#### Text passage:

Mark and Luidmyla Portna are now safe in Hungary and speak with their daughter countless times a day. But before their refuge, Diana Portna says she had to plead with her parents to leave their home in Kyiv.
"Of course, that's the image in my head. That the bomb would choose exactly their house," she said. "I just told them that if you don't do it for yourselves, do it for me. Because I cannot do it anymore."
"We were very, very conflicted. We didn't want to leave. But we felt the danger from the sky. It was just unbelievable, rain of shells," Mark Portna said through Diana Portna's translation. "It's inhumane. What they're doing is inhumane...and cruel and they're just annihilating the people."
The couple finally agreed to abandon their home. But rather than endure the crush of desperate refugees packing track platforms trying to reach Poland and Moldova, the Portnas boarded a bus, sending them on a grueling 40-hour trip to Hungary. The Portnas say they spent the entirety of the journey praying.
The route was classified for the security of everyone on board. The bus was arranged by Ukraine Chief Rabbi Yaakov Bleich and American Friends of Kiev.
While they made their escape, the Portnas' thoughts were brimming with who and what they left behind, wondering if there would be anything left to return to, especially after seeing images of other cities decimated by Russian President Vladimir Putin's forces.

#### Set tasks:
1 - List every person named in the passage on the Portnas' escape.
2 - Please reproduce the section of the passage on the Portnas' escape that opens with the words containing "The couple finally" and closes with "Vladimir Putin's forces.".
3 - Write the next part of the passage on the Portnas' escape, picking up after its final sentence.

#### Stored rows:
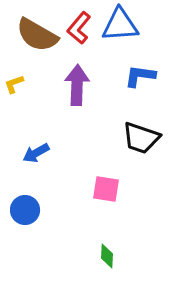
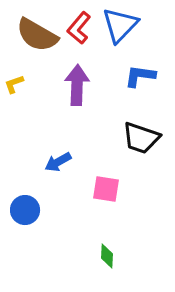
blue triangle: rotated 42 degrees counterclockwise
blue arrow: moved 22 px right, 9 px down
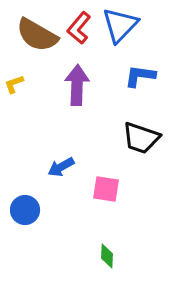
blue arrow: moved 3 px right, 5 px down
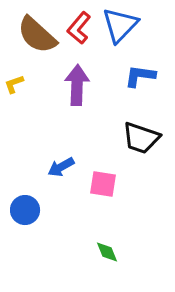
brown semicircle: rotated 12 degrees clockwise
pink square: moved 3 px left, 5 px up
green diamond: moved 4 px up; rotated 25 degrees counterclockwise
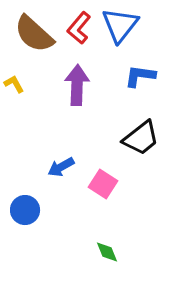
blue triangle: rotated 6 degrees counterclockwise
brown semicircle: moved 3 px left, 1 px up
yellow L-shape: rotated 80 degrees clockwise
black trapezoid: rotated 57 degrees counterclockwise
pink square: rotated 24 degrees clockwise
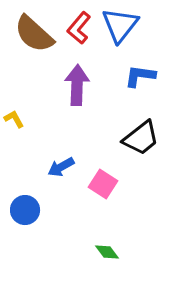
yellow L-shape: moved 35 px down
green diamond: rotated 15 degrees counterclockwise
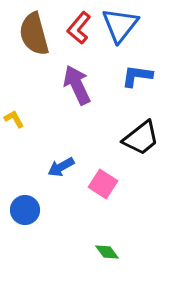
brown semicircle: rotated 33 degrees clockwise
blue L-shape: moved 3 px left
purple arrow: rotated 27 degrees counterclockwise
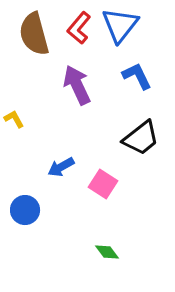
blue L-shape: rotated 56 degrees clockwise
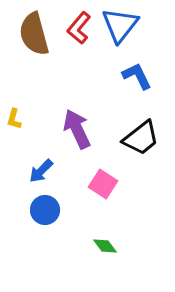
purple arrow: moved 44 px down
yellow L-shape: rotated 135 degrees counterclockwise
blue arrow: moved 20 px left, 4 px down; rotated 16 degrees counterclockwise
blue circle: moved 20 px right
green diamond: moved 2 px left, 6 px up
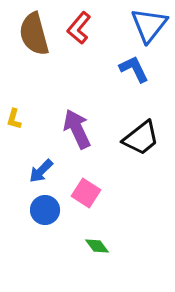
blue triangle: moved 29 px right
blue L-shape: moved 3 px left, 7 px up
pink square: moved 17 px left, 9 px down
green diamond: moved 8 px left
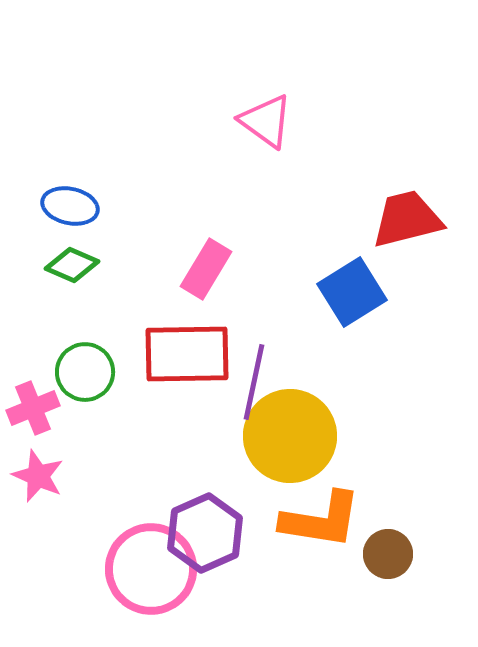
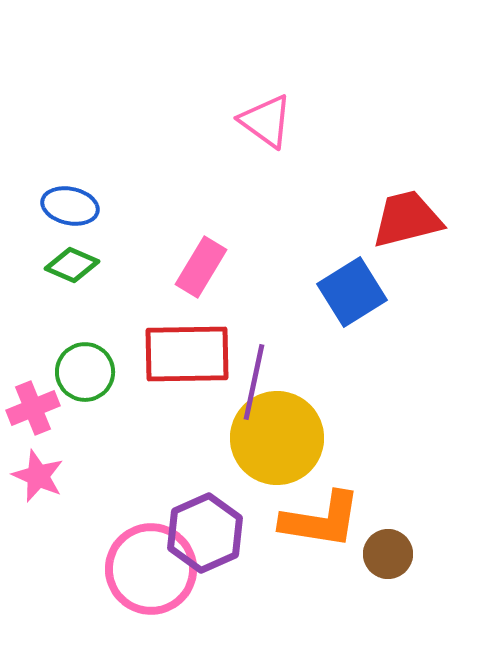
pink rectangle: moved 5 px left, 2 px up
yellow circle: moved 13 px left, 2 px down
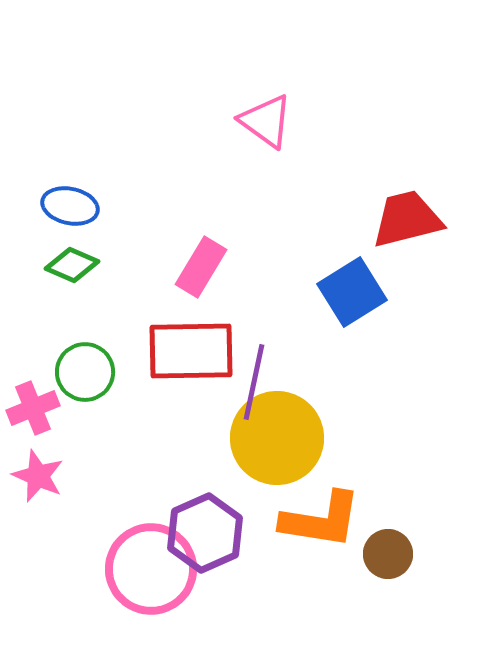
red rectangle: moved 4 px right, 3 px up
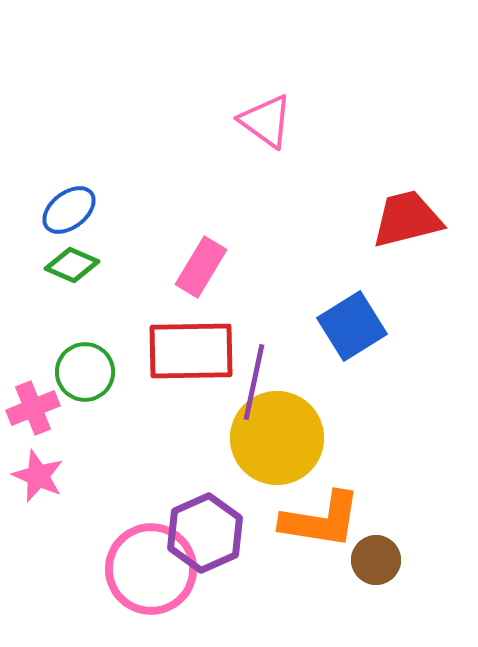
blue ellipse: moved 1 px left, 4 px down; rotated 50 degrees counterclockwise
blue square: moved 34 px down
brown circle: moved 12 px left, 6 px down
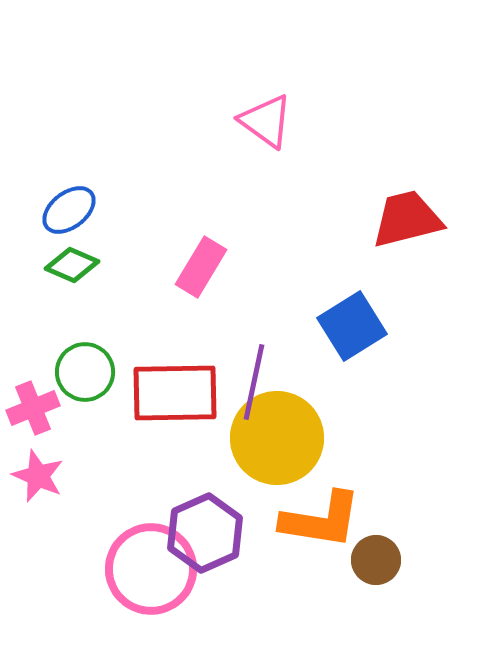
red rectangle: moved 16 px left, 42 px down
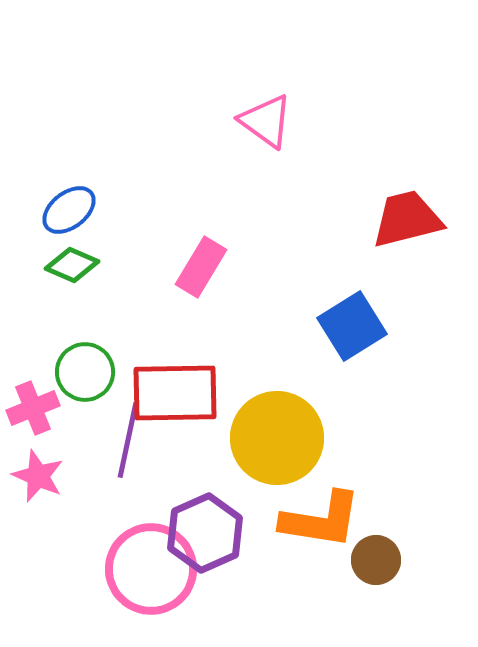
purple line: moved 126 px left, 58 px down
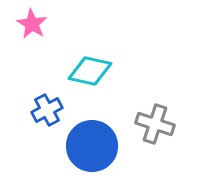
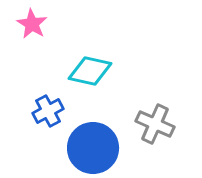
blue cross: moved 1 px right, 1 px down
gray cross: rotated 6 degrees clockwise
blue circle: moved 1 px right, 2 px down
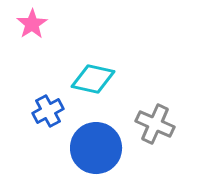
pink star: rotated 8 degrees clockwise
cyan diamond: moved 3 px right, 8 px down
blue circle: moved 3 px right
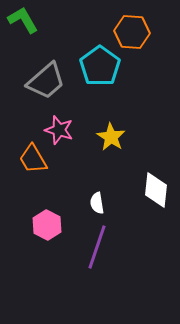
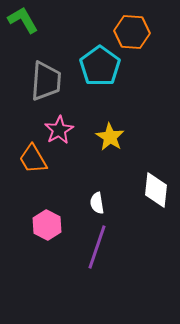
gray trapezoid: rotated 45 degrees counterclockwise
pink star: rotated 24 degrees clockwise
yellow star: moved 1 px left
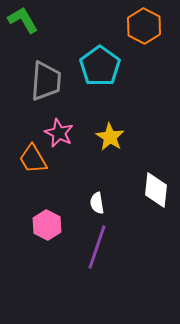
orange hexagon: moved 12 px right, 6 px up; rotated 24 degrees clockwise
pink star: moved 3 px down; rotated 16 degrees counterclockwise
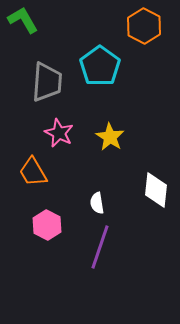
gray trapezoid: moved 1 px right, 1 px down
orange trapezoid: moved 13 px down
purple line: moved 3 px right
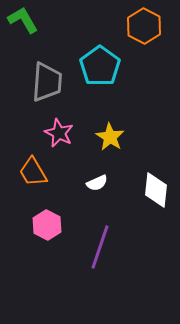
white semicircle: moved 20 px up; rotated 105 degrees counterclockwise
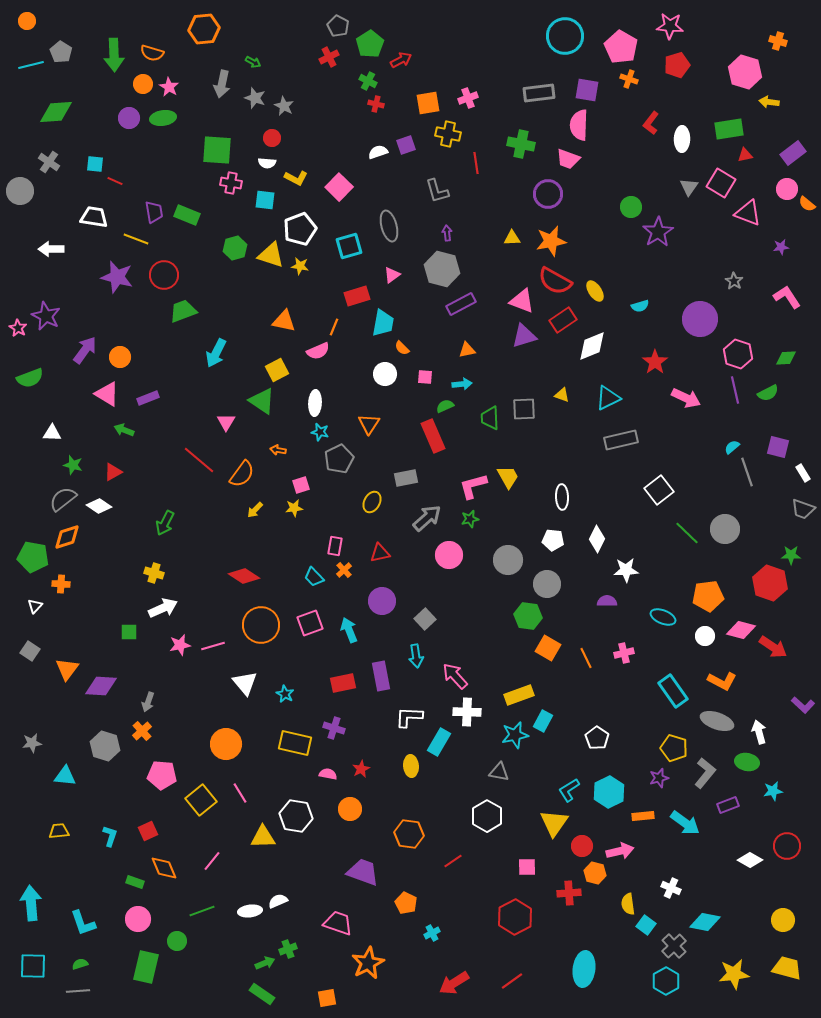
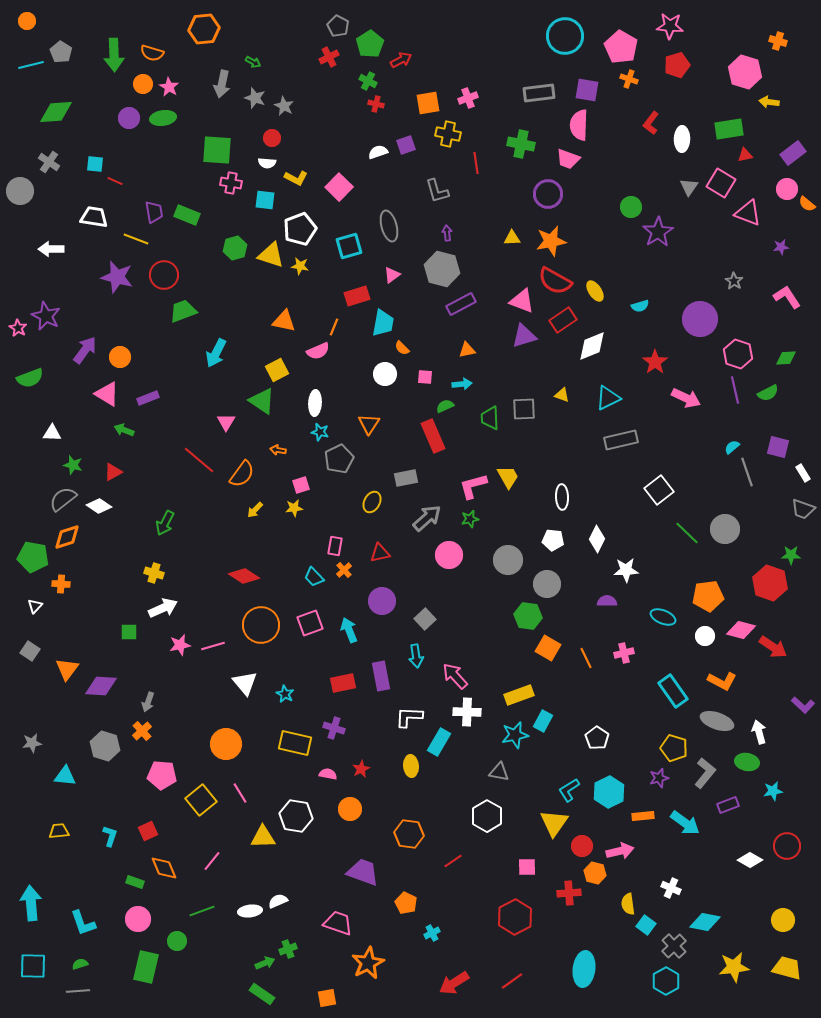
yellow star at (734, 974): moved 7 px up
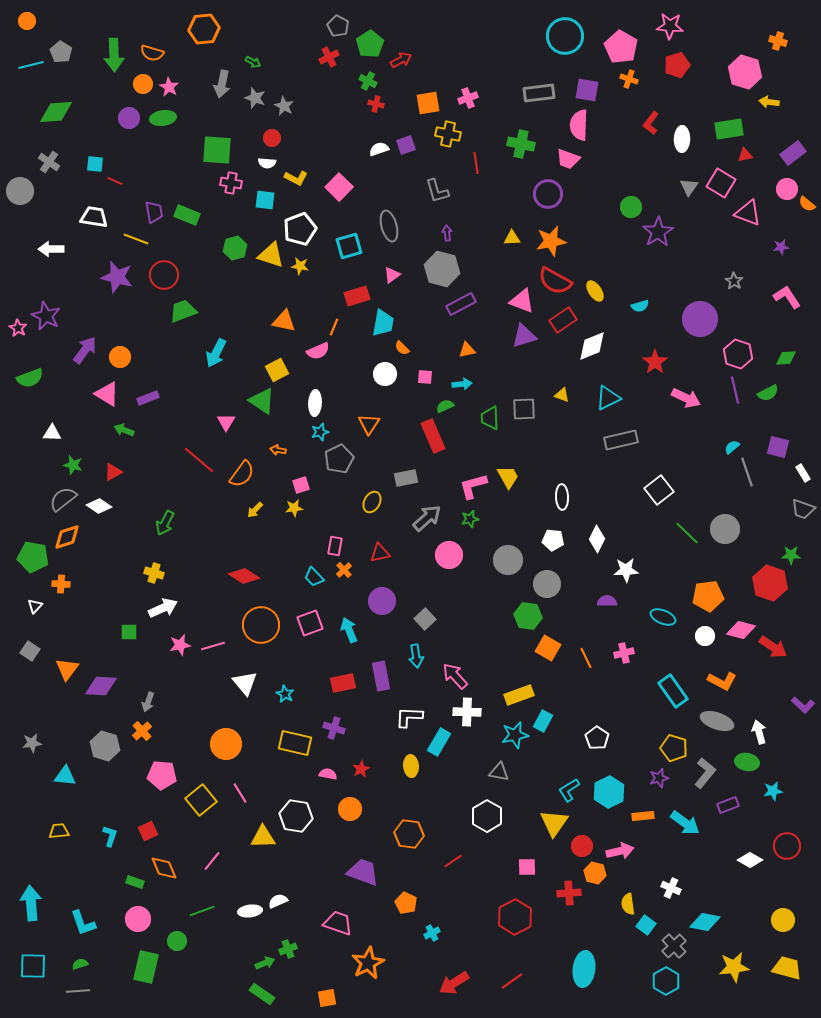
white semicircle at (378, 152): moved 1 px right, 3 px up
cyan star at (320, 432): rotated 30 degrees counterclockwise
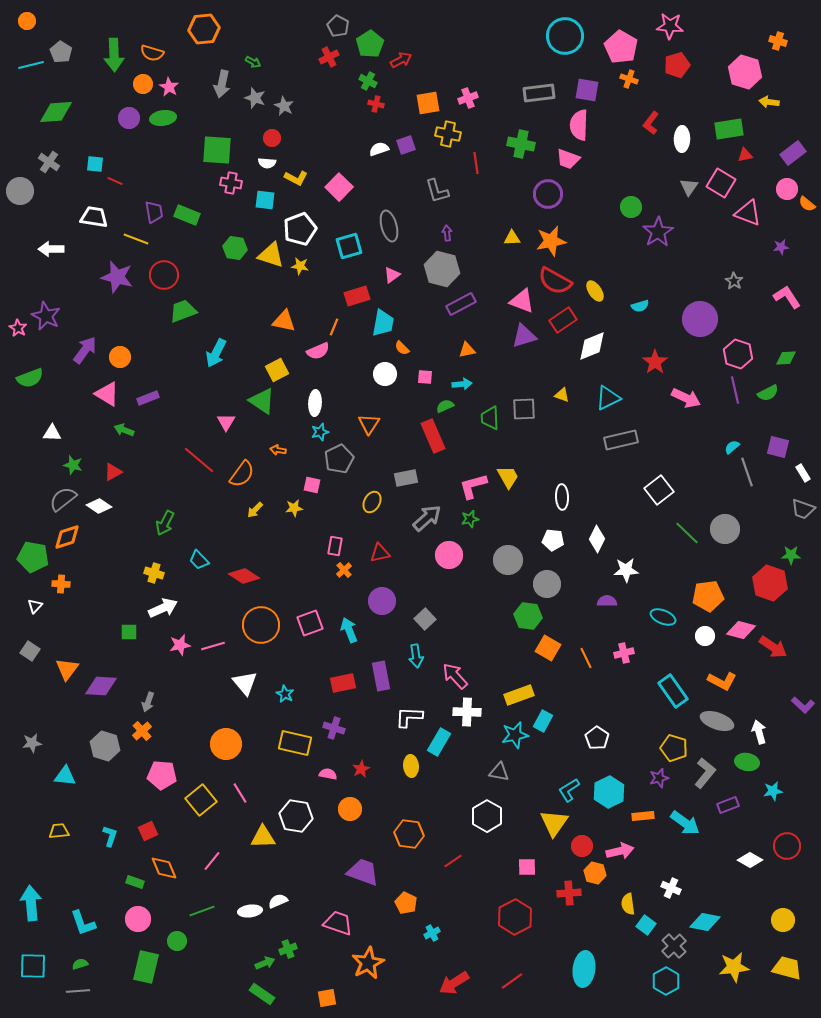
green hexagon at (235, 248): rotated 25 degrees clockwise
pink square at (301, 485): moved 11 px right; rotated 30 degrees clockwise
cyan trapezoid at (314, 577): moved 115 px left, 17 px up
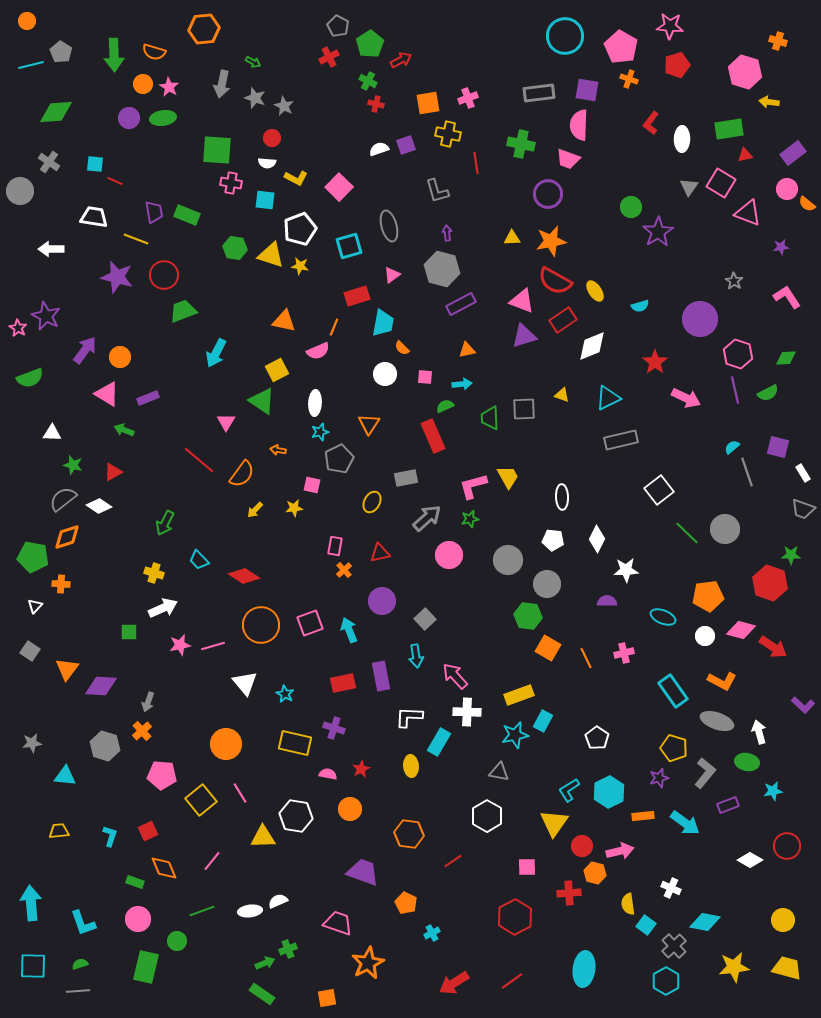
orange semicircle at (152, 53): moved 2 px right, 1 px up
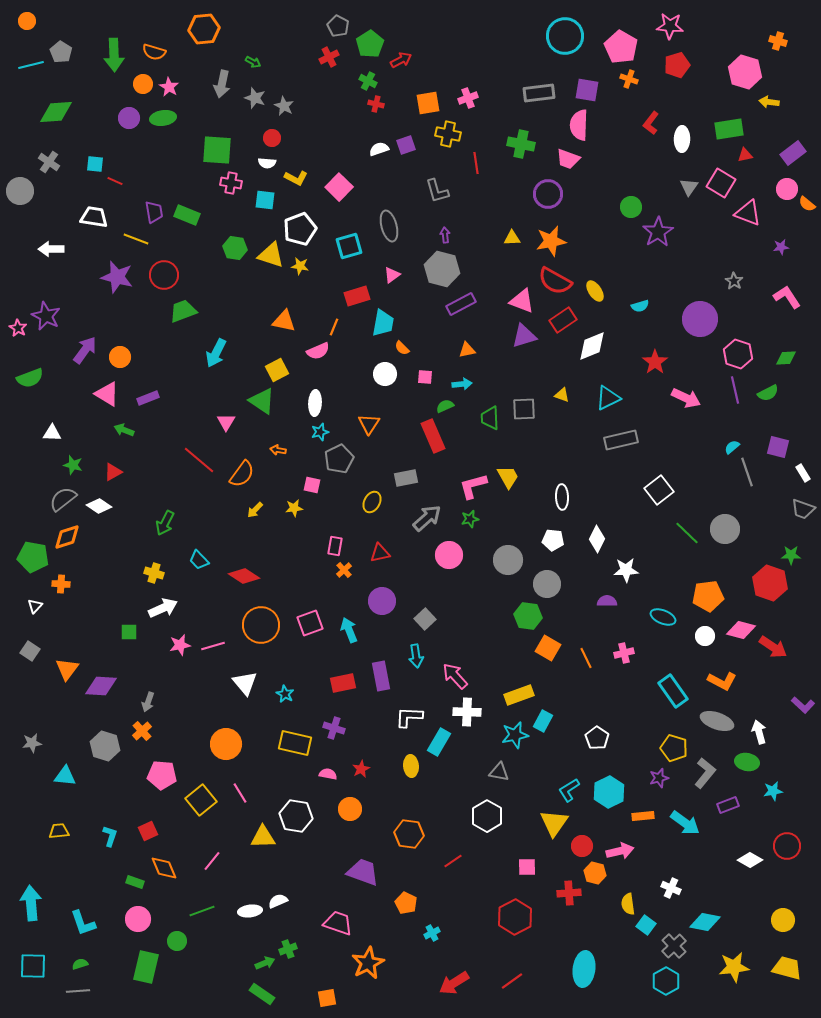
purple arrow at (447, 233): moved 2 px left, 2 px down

#### Task answers:
1 - Mark Portna, Luidmyla Portna, Diana Portna, Yaakov Bleich, Vladimir Putin

2 -
The couple finally agreed to abandon their home. But rather than endure the crush of desperate refugees packing track platforms trying to reach Poland and Moldova, the Portnas boarded a bus, sending them on a grueling 40-hour trip to Hungary. The Portnas say they spent the entirety of the journey praying.
The route was classified for the security of everyone on board. The bus was arranged by Ukraine Chief Rabbi Yaakov Bleich and American Friends of Kiev.
While they made their escape, the Portnas' thoughts were brimming with who and what they left behind, wondering if there would be anything left to return to, especially after seeing images of other cities decimated by Russian President Vladimir Putin's forces.

3 -
Diana Portna has a message to the outside world that only views the grim and gruesome destruction from a screen.
"It's worse than you think," she warned. "I catch myself constantly having a dialogue with Putin. 'Why are you still here? You can't be here. You can't do this to people. Who are you?'"
Diana Portna says Putin's reign of horror is a chilling reminder of what her grandparents and so many others went through during World War II.
"I was growing up with these stories and I thought I was living in a world where it would never happen again. And it happens again," she said.
But with the enormous weight of grief and pain, comes immense pride.
"We are so proud of our countrymen. Never thought they're so strong. And so as one," said Luidmyla Portna through Diana Portna's translation.
The Portna family says the United States and NATO need to impose a no-fly zone to safeguard civilians still in Ukraine. To date, they have resisted, fearing it could lead to war with Russia.